Academics across the country have embraced the movement since it emerged in September, organizing classes, publishing reams of commentary and issuing calls to “occupy” not just Wall Street but also sociology, anthropology, history, philosophy or the entire “academic vampire squid” itself, as a poster for a session at the recent annual meeting of the International Studies Association put it.
A smaller number have also been turning to a more difficult task: turning a sprawling movement into hard — and publishable — data.
“This thing just erupted so quickly,” said Alex S. Vitale, a sociologist at Brooklyn College who studies the policing of demonstrations. “It’s almost overwhelming to deal with all the information that’s out there.”
Mr. Vitale is finishing a 10-city study of interactions between protesters and the police since last fall, which he said showed a lack of overall “militarization” in police response in major cities. (New York is an exception, said Mr. Vitale, who organized a demonstration against police tactics in Zuccotti Park last fall but said he did not consider himself part of the Occupy movement.) Other researchers are doing ethnographic studies, crunching survey data, recording oral histories and analyzing material by and about the movement, all at lightning speed compared with the usual pace of scholarship.

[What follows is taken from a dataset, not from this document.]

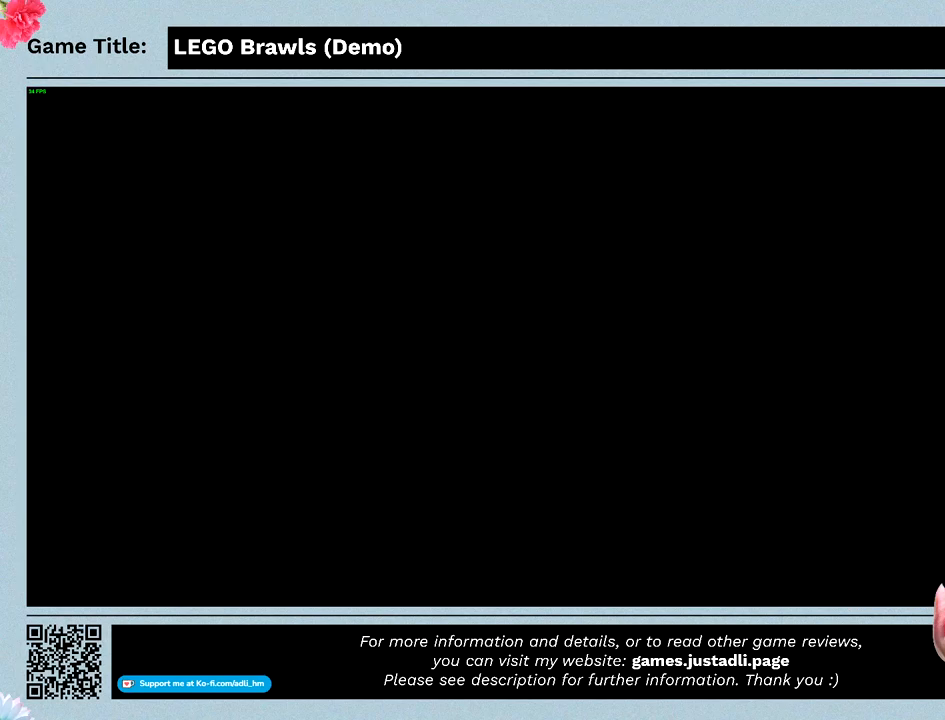
{"keys": [], "mouse": [], "events": []}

“Academics are used to taking forever, but we don’t have to,” said Theda Skocpol, a sociologist at Harvard and author, with Vanessa Williamson, of “The Tea Party and the Remaking of Republican Conservatism,” a study of Occupy’s right-wing counterpart published in January.
That book, which combines in-depth interviews with quantitative analysis of the Tea Party movement, is a model for the kind of ambitious work that could emerge in studies of the Occupy movement, some social scientists say. But getting a handle on Occupy, with its amorphous structure and aims, could be more challenging, Ms. Skocpol said.
“The Tea Party from the beginning saw themselves as leveraging and changing the Republican Party, while the Occupy people are much more ambivalent,” she said. “That makes them harder to pin down.”
Hard to keep track of a group that is so ephemeral.